It's Alive! (Again): Times Reporter Once Again Hails Resurrection of Obama-Care

Reporter David Herszenhorn hailed the health summit as Obama's "grand gesture of bipartisanship," opined that Obama's massive remaking of U.S. health care was "a largely middle-of-the-road proposal," and suggested a more radical scheme would have attracted more support.

Friday's front page featured Sheryl Gay Stolberg and Robert Pear's rundown of the much-anticipated health care "summit" involving Obama and congressional Republicans and Democrats: "President Urges Focus on Common Ground." Obama was painted as a professor schooling the G.O.P.

The forum, at Blair House across the street from the White House, was in many respects an extraordinary sight - the president, with Vice President Joseph R. Biden Jr. at his side, engaging in a spirited and detailed policy debate with Republicans about one of the most compelling and ideologically polarizing issues facing the nation.

Mr. Obama's mastery of the intricacies of health policy was impressive even to some Republicans.

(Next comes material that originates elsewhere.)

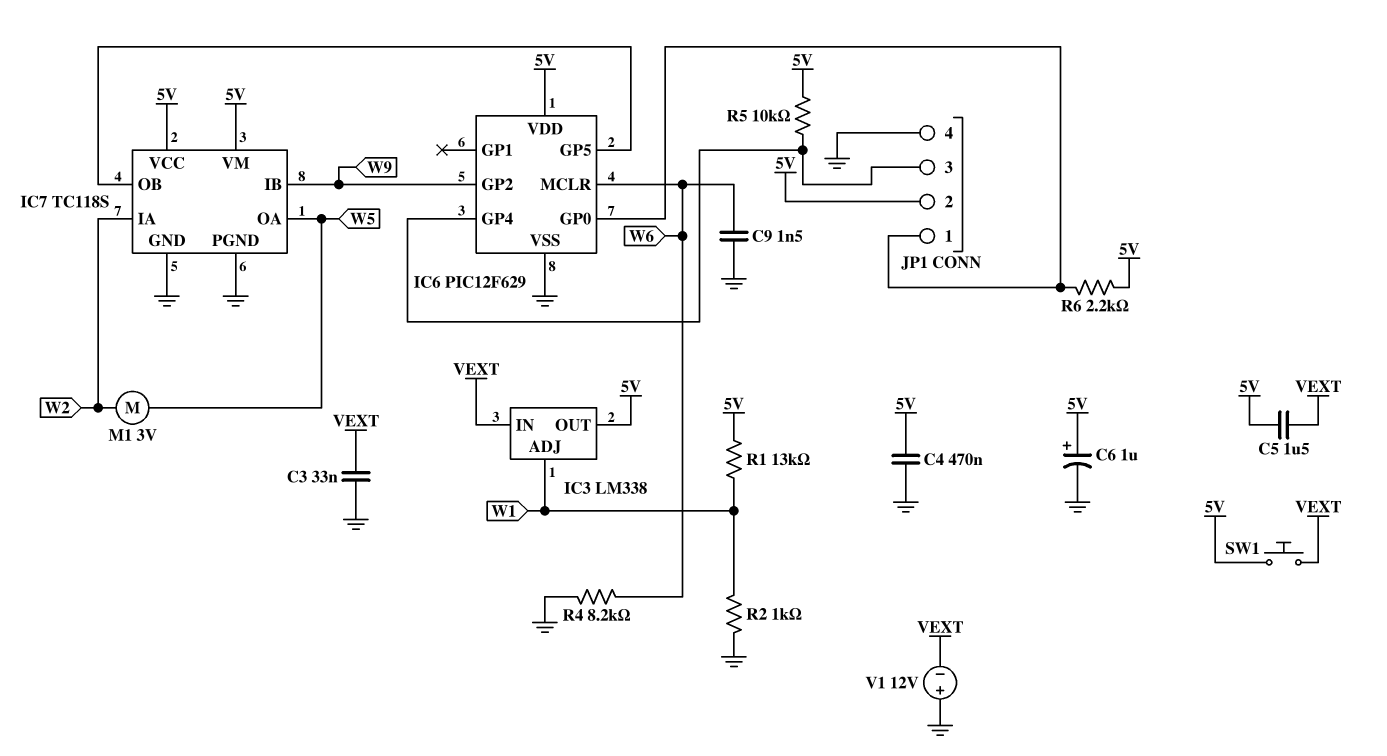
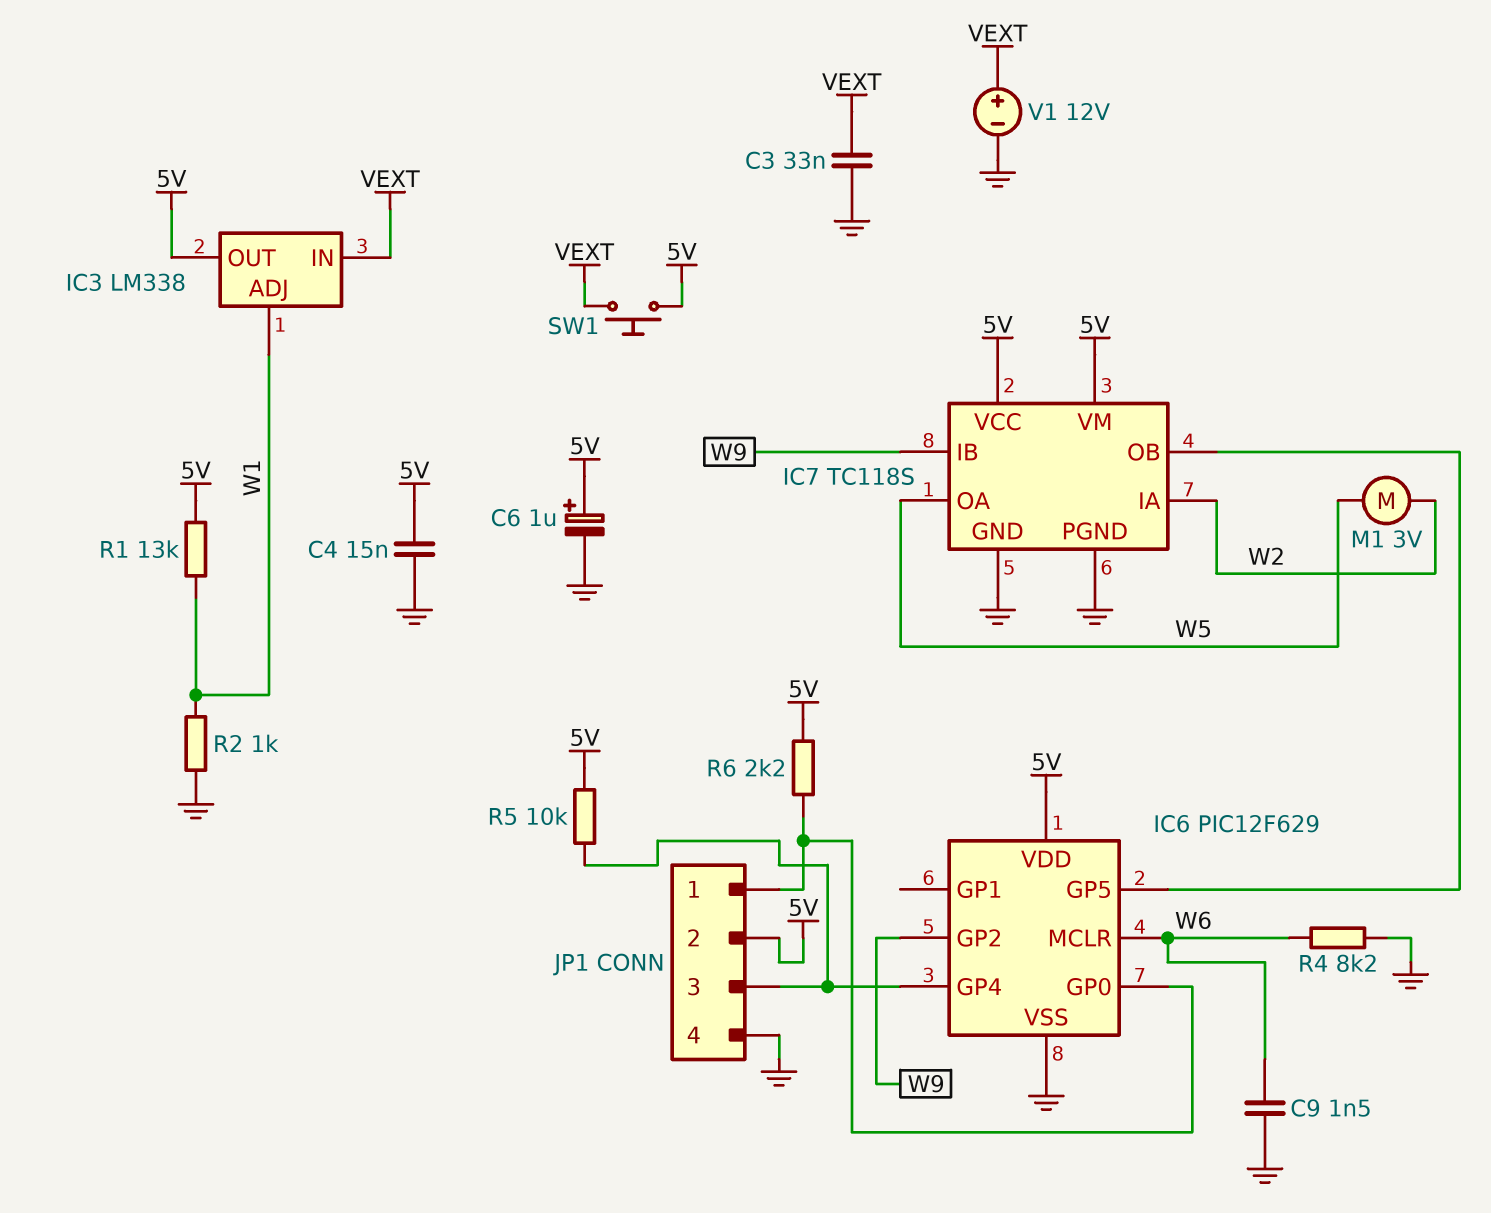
C4: 470nF (5V, GND) -> 15nF (5V, GND)
C5: 1.5uF (5V, VEXT) -> none
V1: 12V (plus GND, minus VEXT) -> 12V (plus VEXT, minus GND)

Also on Friday, reporter David Herszenhorn suggested in his "news analysis," "Uniting Democrats Is Challenge at Health Forum," that "Mr. Obama's grand gesture of bipartisanship" might put pressure on Republicans. (If it was such a grand gesture, then why did Democrats dominate the speaking time by a 2:1 ratio?)

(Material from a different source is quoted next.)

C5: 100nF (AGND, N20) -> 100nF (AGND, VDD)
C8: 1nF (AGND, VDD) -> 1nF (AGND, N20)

Herszenhorn has been a long-time Obama-care optimist, having declared victory for Obama's version of big government health "reform" on several occasions, like the "clear turning-point in the health care debate" that occurred after Obama's address to both houses of Congress back in September 2009.

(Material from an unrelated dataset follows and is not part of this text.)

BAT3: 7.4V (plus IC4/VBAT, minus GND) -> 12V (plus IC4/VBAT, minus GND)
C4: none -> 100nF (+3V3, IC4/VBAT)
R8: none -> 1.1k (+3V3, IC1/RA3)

Herszenhorn insisted on Friday that Obama's enormously costly and intrusive proposal to remake American health care was actually a "largely middle-of-the-road proposal" that had alienated his party's liberal wing. Still, he thought that the summit had given the moribund plan yet another new spark of life:

While the forum was novel, Mr. Obama still seemed burdened with the challenges of having pursued a largely middle-of-the-road proposal that has hampered the Democrats all along. It has disappointed some in the party's liberal base, especially without a public option. It holds little or no appeal for Republicans, and it confuses and scares many people in the middle.

And yet, just five weeks after the Republican victory in a special Senate election in Massachusetts left the Democrats' health care legislation on the edge of collapse, Mr. Obama's unusual forum, and his relentless effort to portray Democrats and Republicans as agreeing on many points, restored the health care issue to center stage, and reminded a skeptical public of the gravity of the problems he is trying to fix.

Mr. Obama also seemed to widen the playing field, giving the Democrats some additional options. They could try to win final approval of the legislation using budget reconciliation, which would avert a Republican filibuster in the Senate. The president suggested a decision on that could be made within six weeks.

Herszenhorn continued to see the summit from a Democratic perspective, arguing that the Republicans, who are vastly outnumbered in Congress, will share the blame in November if a health care scheme fails to pass:

After Republicans said that they shared some of the Democrats' goals on tighter insurance regulation, including ending annual and lifetime caps on benefits, Vice President Joseph R. Biden Jr. said Republicans could not argue that government should have no role.

"You're either in or you're out," he snapped at Representative Eric Cantor of Virginia, the House Republican whip, who was highly critical at the session of the Democrats' legislative plans.

The fundamental question facing Republicans was not whether they could persuade Democrats to take a different approach, but whether continuing their opposition in the wake of Mr. Obama's grand gesture of bipartisanship could turn into a liability in a tense midterm election year.